ФРАГМЕНТ ТЕКСТА>
%%

Таким образом оказывается, что бывшие крепостные мужики черносошники, вскормившие и вспоившие этих обывателей, потому ниже бывших дворовых, что последние были близки к господам, хотя бы и сталкивались с цивилизацией при неблагоприятных условиях, в конюшне, и потому, что черносошники не сталкивались с господами, а только платили им деньги, они загрубели и зазверели до того, что буквально каждая женщина готова гулять от мужа с кем угодно, даже ни на минуту не призадумавшись, а мужики бедствуют с землею, наполовину доставшеюся им даром, причем каждый питает недостижимые мысли о том, чтобы быть кабатчиком.
К чему клонится вся эта "правда", мы не знаем. Но в том же самом "Орловском вестнике", где начата перепечатка "Деревенской правды", недавно был опубликован такой факт. Красивая крестьянка почему-то должна была переночевать ночь в волостном правлении (Мценского уезда). Волостной писарь и помощник писаря, всё люди, соприкасавшиеся с цивилизацией и, вероятно, с такими господами, которые за святую правду выдают мнение, что каждая, буквально каждая, черносошная крестьянка-женщина готова гулять от мужа с кем угодно, ни на минуту даже не призадумавшись, — пристали к этой женщине с известными предложениями, но она оказала такое упорное сопротивление, что лакейская цивилизация, в лице писаря и его помощника, должна была прибегнуть к силе, и дело об изнасиловании этой женщины скоро будет слушаться в окружном суде.

%%

ПРЕДОСТАВЛЕННЫЕ ЗАПИСИ>
%%

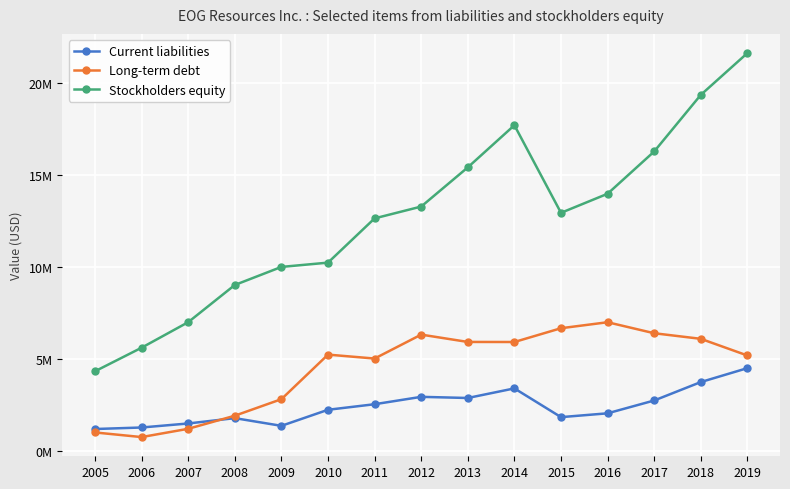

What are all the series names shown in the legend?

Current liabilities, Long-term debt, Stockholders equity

%%
%%

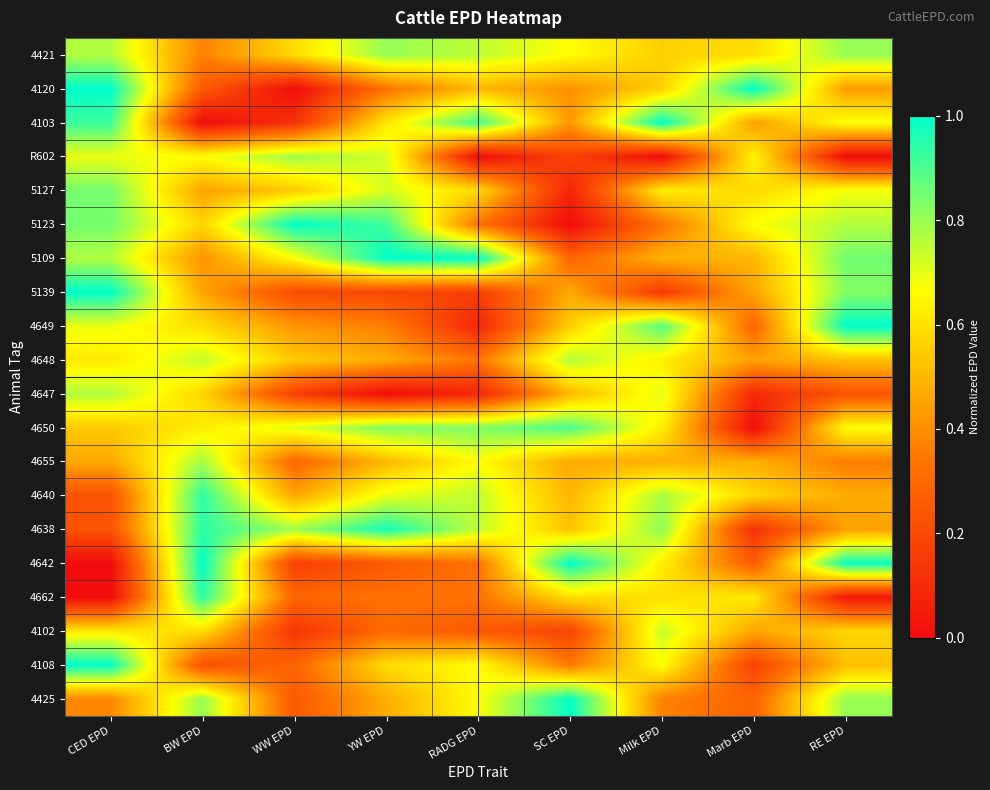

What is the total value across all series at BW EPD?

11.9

%%

ЗАДАНИЯ ДЛЯ ВЫПОЛНЕНИЯ>
A. В каком издании, согласно фрагменту текста, был опубликован случай с крестьянкой, ночевавшей в волостном правлении?
B. Перечислите всех участников случая в волостном правлении Мценского уезда, которые названы во фрагменте текста.
C. Процитируйте фрагмент текста: начните со слов «Таким образом оказывается, что» и остановитесь после слов «чтобы быть кабатчиком.».
Записи получены из другого источника.

ОТВЕТЫ К ЗАДАНИЯМ>
A. В «Орловском вестнике».

B. Красивая крестьянка, волостной писарь и помощник писаря.

C.
Таким образом оказывается, что бывшие крепостные мужики черносошники, вскормившие и вспоившие этих обывателей, потому ниже бывших дворовых, что последние были близки к господам, хотя бы и сталкивались с цивилизацией при неблагоприятных условиях, в конюшне, и потому, что черносошники не сталкивались с господами, а только платили им деньги, они загрубели и зазверели до того, что буквально каждая женщина готова гулять от мужа с кем угодно, даже ни на минуту не призадумавшись, а мужики бедствуют с землею, наполовину доставшеюся им даром, причем каждый питает недостижимые мысли о том, чтобы быть кабатчиком.